- [TASK ITEM] Reproduce each of the following records verbatim, preserving every character, line break, and blank line.

- [EXERCISE DATA]
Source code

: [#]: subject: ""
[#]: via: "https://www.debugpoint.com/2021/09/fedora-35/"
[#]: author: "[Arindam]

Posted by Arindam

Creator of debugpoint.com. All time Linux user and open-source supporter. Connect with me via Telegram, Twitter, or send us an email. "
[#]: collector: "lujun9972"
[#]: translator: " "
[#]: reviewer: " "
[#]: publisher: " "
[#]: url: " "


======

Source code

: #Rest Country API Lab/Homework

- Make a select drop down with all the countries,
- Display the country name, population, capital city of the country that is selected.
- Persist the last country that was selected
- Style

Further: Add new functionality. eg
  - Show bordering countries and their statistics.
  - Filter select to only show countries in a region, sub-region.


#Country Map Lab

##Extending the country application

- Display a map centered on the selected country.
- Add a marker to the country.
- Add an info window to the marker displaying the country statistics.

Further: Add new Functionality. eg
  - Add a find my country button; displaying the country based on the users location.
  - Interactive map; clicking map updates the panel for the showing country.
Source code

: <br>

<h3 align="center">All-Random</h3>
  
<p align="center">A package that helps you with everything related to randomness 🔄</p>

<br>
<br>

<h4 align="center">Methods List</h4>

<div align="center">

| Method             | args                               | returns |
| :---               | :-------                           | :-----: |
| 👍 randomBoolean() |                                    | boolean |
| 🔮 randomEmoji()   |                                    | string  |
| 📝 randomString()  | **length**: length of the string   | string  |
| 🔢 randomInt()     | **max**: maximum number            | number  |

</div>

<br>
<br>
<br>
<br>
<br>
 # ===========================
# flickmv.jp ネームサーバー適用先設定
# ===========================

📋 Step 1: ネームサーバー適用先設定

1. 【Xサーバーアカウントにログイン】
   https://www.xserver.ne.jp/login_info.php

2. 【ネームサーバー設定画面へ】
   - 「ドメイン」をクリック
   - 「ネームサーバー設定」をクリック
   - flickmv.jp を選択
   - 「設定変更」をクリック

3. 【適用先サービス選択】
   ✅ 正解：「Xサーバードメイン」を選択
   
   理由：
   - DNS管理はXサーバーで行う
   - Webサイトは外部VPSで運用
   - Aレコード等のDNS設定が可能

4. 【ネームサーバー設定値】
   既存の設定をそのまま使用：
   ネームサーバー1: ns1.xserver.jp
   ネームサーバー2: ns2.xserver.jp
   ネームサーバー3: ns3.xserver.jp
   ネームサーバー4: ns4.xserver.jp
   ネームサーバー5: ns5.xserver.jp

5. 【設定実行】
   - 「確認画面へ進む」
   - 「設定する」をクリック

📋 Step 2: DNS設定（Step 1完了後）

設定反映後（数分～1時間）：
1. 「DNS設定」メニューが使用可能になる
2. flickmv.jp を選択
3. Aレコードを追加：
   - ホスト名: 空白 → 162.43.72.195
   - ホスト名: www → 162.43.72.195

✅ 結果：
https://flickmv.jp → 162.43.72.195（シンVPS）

- [ANSWER SECTION]
Source code

: [#]: subject: ""
[#]: via: "https://www.debugpoint.com/2021/09/fedora-35/"
[#]: author: "[Arindam]

Posted by Arindam

Creator of debugpoint.com. All time Linux user and open-source supporter. Connect with me via Telegram, Twitter, or send us an email. "
[#]: collector: "lujun9972"
[#]: translator: " "
[#]: reviewer: " "
[#]: publisher: " "
[#]: url: " "


======

Source code

: #Rest Country API Lab/Homework

- Make a select drop down with all the countries,
- Display the country name, population, capital city of the country that is selected.
- Persist the last country that was selected
- Style

Further: Add new functionality. eg
  - Show bordering countries and their statistics.
  - Filter select to only show countries in a region, sub-region.


#Country Map Lab

##Extending the country application

- Display a map centered on the selected country.
- Add a marker to the country.
- Add an info window to the marker displaying the country statistics.

Further: Add new Functionality. eg
  - Add a find my country button; displaying the country based on the users location.
  - Interactive map; clicking map updates the panel for the showing country.
Source code

: <br>

<h3 align="center">All-Random</h3>
  
<p align="center">A package that helps you with everything related to randomness 🔄</p>

<br>
<br>

<h4 align="center">Methods List</h4>

<div align="center">

| Method             | args                               | returns |
| :---               | :-------                           | :-----: |
| 👍 randomBoolean() |                                    | boolean |
| 🔮 randomEmoji()   |                                    | string  |
| 📝 randomString()  | **length**: length of the string   | string  |
| 🔢 randomInt()     | **max**: maximum number            | number  |

</div>

<br>
<br>
<br>
<br>
<br>
 # ===========================
# flickmv.jp ネームサーバー適用先設定
# ===========================

📋 Step 1: ネームサーバー適用先設定

1. 【Xサーバーアカウントにログイン】
   https://www.xserver.ne.jp/login_info.php

2. 【ネームサーバー設定画面へ】
   - 「ドメイン」をクリック
   - 「ネームサーバー設定」をクリック
   - flickmv.jp を選択
   - 「設定変更」をクリック

3. 【適用先サービス選択】
   ✅ 正解：「Xサーバードメイン」を選択
   
   理由：
   - DNS管理はXサーバーで行う
   - Webサイトは外部VPSで運用
   - Aレコード等のDNS設定が可能

4. 【ネームサーバー設定値】
   既存の設定をそのまま使用：
   ネームサーバー1: ns1.xserver.jp
   ネームサーバー2: ns2.xserver.jp
   ネームサーバー3: ns3.xserver.jp
   ネームサーバー4: ns4.xserver.jp
   ネームサーバー5: ns5.xserver.jp

5. 【設定実行】
   - 「確認画面へ進む」
   - 「設定する」をクリック

📋 Step 2: DNS設定（Step 1完了後）

設定反映後（数分～1時間）：
1. 「DNS設定」メニューが使用可能になる
2. flickmv.jp を選択
3. Aレコードを追加：
   - ホスト名: 空白 → 162.43.72.195
   - ホスト名: www → 162.43.72.195

✅ 結果：
https://flickmv.jp → 162.43.72.195（シンVPS）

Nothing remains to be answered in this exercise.